The scale-location plot is another indicator that the analysis has violated the assumption of the constant variance. The curved line resulting from this diagnostic test indicates that the model has not passed this assumption.
**Cook's Distance**.
The results of this show that cook's distance remains under 1, this indicates passing the assumption of influential observation.
**Residuals vs Leverage**.
The results of this diagnostic show no points within the same area as the dashed lines. This is a further indicator that the analysis passed the assumption of influential observation.

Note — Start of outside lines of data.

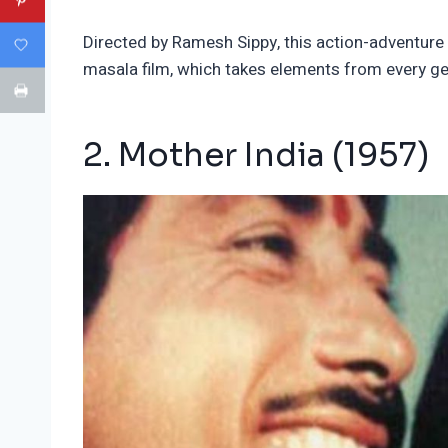
Directed by Ramesh Sippy, this action-adventure fi
masala film, which takes elements from every g
2. Mother India (1957)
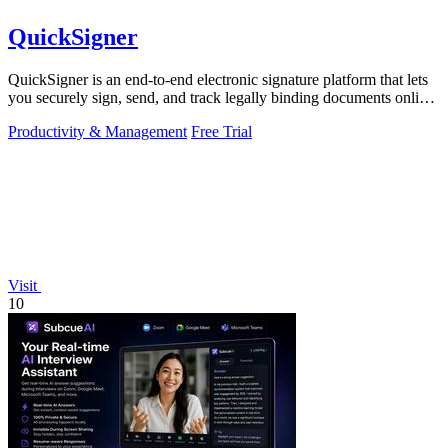
QuickSigner
QuickSigner is an end-to-end electronic signature platform that lets
you securely sign, send, and track legally binding documents online
in seconds.
Productivity & Management
Free Trial
Visit
10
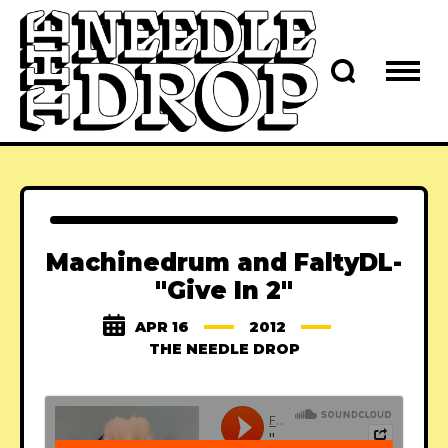
Machinedrum and FaltyDL-
"Give In 2"
APR 16
2012
THE NEEDLE DROP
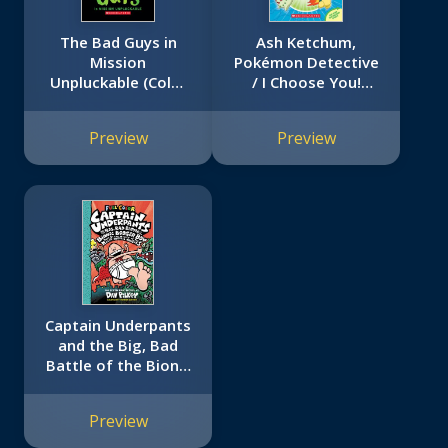
The Bad Guys in
Ash Ketchum,
Mission
Pokémon Detective
Unpluckable (Color
/ I Choose You!
Edition)
(Pokémon Super
Special Flip Book:
Preview
Preview
Johto Region /
Kanto Region)
Captain Underpants
and the Big, Bad
Battle of the Bionic
Booger Boy, Part 1:
The Night of the
Preview
Nasty Nostril
Nuggets: Color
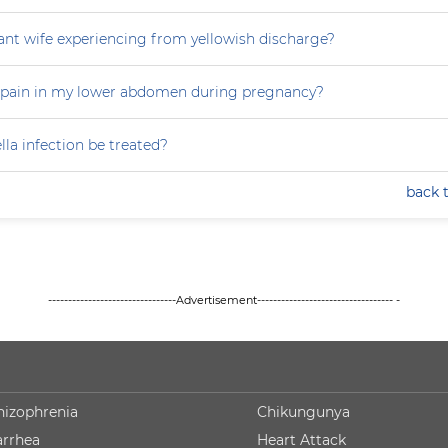
nt wife experiencing from yellowish discharge?
 pain in my lower abdomen during pregnancy?
la infection be treated?
back 
--------------------------------Advertisement---------------------------------- -
hizophrenia
Chikungunya
arrhea
Heart Attack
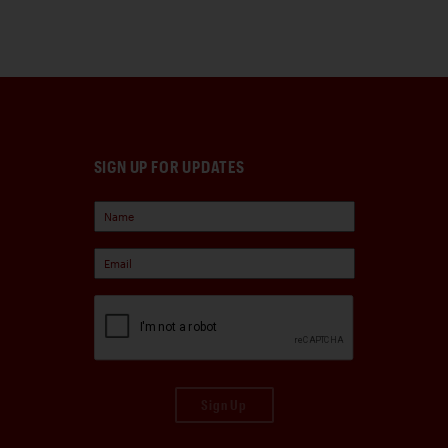
SIGN UP FOR UPDATES
Sign Up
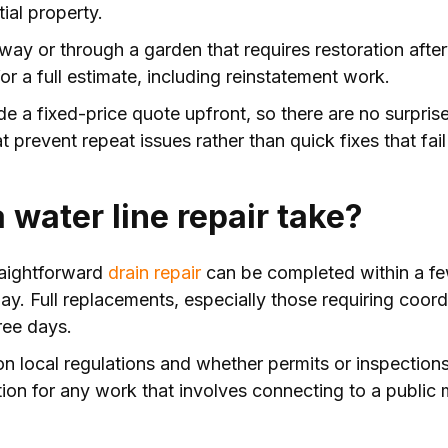
ial property.
eway or through a garden that requires restoration after
or a full estimate, including reinstatement work.
 a fixed-price quote upfront, so there are no surprises
at prevent repeat issues rather than quick fixes that fail
 water line repair take?
traightforward
drain repair
can be completed within a f
 day. Full replacements, especially those requiring coor
ree days.
n local regulations and whether permits or inspections
tion for any work that involves connecting to a public 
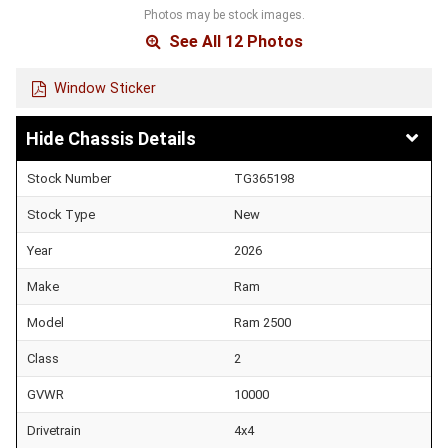
Photos may be stock images.
See All 12 Photos
Window Sticker
Chassis Details
Stock Number
TG365198
Stock Type
New
Year
2026
Make
Ram
Model
Ram 2500
Class
2
GVWR
10000
Drivetrain
4x4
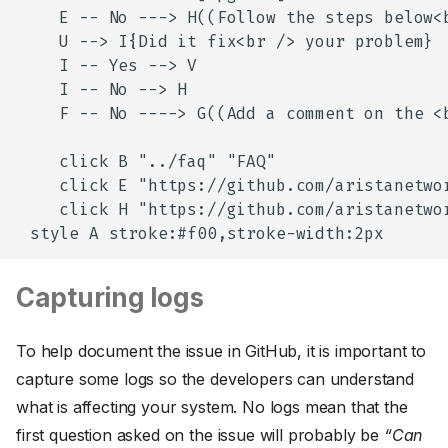
    E -- No ---> H((Follow the steps below<b
    U --> I{Did it fix<br /> your problem}

    I -- Yes --> V

    I -- No --> H

    F -- No ----> G((Add a comment on the <
    click B "../faq" "FAQ"

    click E "https://github.com/aristanetwor
    click H "https://github.com/aristanetwor
Capturing logs
To help document the issue in GitHub, it is important to
capture some logs so the developers can understand
what is affecting your system. No logs mean that the
first question asked on the issue will probably be
“Can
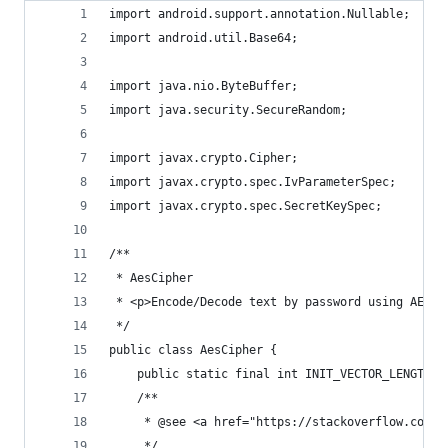
import android.support.annotation.Nullable;
import android.util.Base64;
import java.nio.ByteBuffer;
import java.security.SecureRandom;
import javax.crypto.Cipher;
import javax.crypto.spec.IvParameterSpec;
import javax.crypto.spec.SecretKeySpec;
/**
 * AesCipher
 * <p>Encode/Decode text by password using AES-1
 */
public class AesCipher {
    public static final int INIT_VECTOR_LENGTH =
    /**
     * @see <a href="https://stackoverflow.com/q
     */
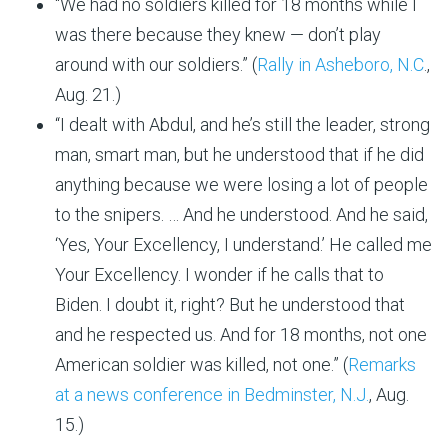
“We had no soldiers killed for 18 months while I
was there because they knew — don’t play
around with our soldiers.” (
Rally in Asheboro, N.C
.,
Aug. 21.)
“I dealt with Abdul, and he’s still the leader, strong
man, smart man, but he understood that if he did
anything because we were losing a lot of people
to the snipers. … And he understood. And he said,
‘Yes, Your Excellency, I understand.’ He called me
Your Excellency. I wonder if he calls that to
Biden. I doubt it, right? But he understood that
and he respected us. And for 18 months, not one
American soldier was killed, not one.” (
Remarks
at a news conference in Bedminster, N.J.
, Aug.
15.)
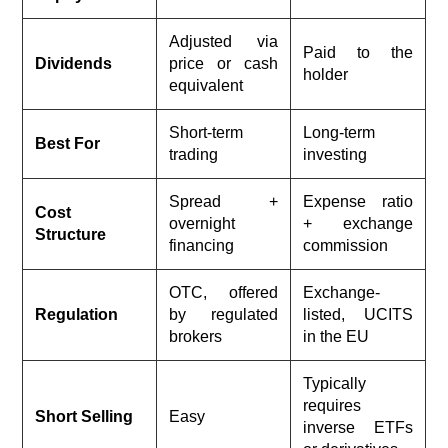
Adjusted via
Paid to the
Dividends
price or cash
holder
equivalent
Short-term
Long-term
Best For
trading
investing
Spread +
Expense ratio
Cost
overnight
+ exchange
Structure
financing
commission
OTC, offered
Exchange-
Regulation
by regulated
listed, UCITS
brokers
in the EU
Typically
requires
Short Selling
Easy
inverse ETFs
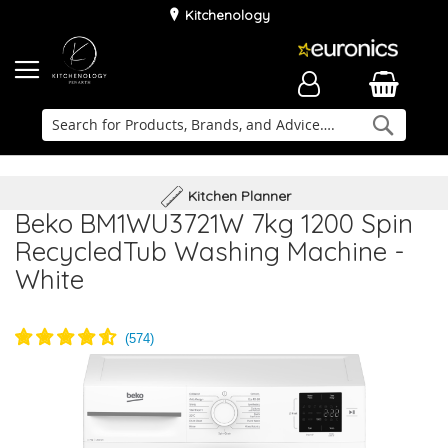
Kitchenology
Searc
Delivery & Installation
Family Business
Kitchen Planner
Beko BM1WU3721W 7kg 1200 Spin
RecycledTub Washing Machine -
White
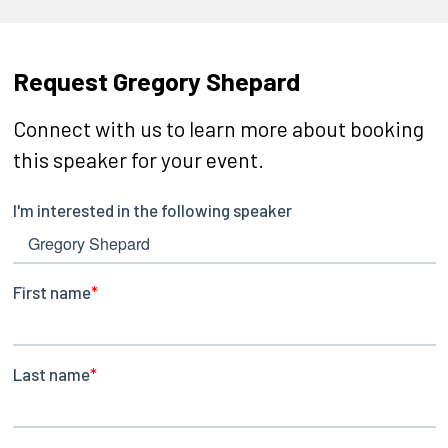
Request Gregory Shepard
Connect with us to learn more about booking
this speaker for your event.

We can assume that there is not one observation that is particularly more influential than another.
**Cook's Distance vs Leverage**.
The results of this diagnostic plot show that the model is within a healthy area of under 1 for cooks distance (y axis) however, is has not remained below o.167 for leverage (x axis).
## Question 3
```{r 3a1}
data(florida)
#head(florida)
Reg5.3<-lm(Buchanan ~ Bush, data = florida)
summary(Reg5.3)
par(mfrow = c(2,3))
plot(Reg5.2, which = 1:6)
```
```{r 3a2}
par(mfrow = c(2,3))
plot(Reg5.3, which = 1:6)
```
#### a\)
Both Cook's Distance and Residuals vs Leverage show the results of the assumption of influential observations. According to the diagnostic plots above:
**Cook's Distance**.
The results of this show that cook's distance remains well over 1 (a value of 2) for Dade and Palm Beach. This does indicate that Palm Beach County is an outlier that could be influencing the model.
**Residuals vs Leverage**.
The results of this diagnostic show that both Palm Beach and Dade are outside of the dashed lines. This is a further indicator that the analysis has not passed the assumption of influential observation. We can assume that Palm Beach is an influential observation.
```{r 3b1}
Reg5.3b<-lm(log(Buchanan) ~ log(Bush), data = florida)
summary(Reg5.3b)
```
```{r 3b2}
par(mfrow = c(2,3))
plot(Reg5.3b, which = 1:6)
```
#### b\)
After taking the log of both Buchanan and Bush the model now passes the assumption of influential observation. We can see that Cooks Distance is below 1 for Palm Beach and Palm Beach is now within the healthy area of observeration is the Residuals vs Leverage Plot.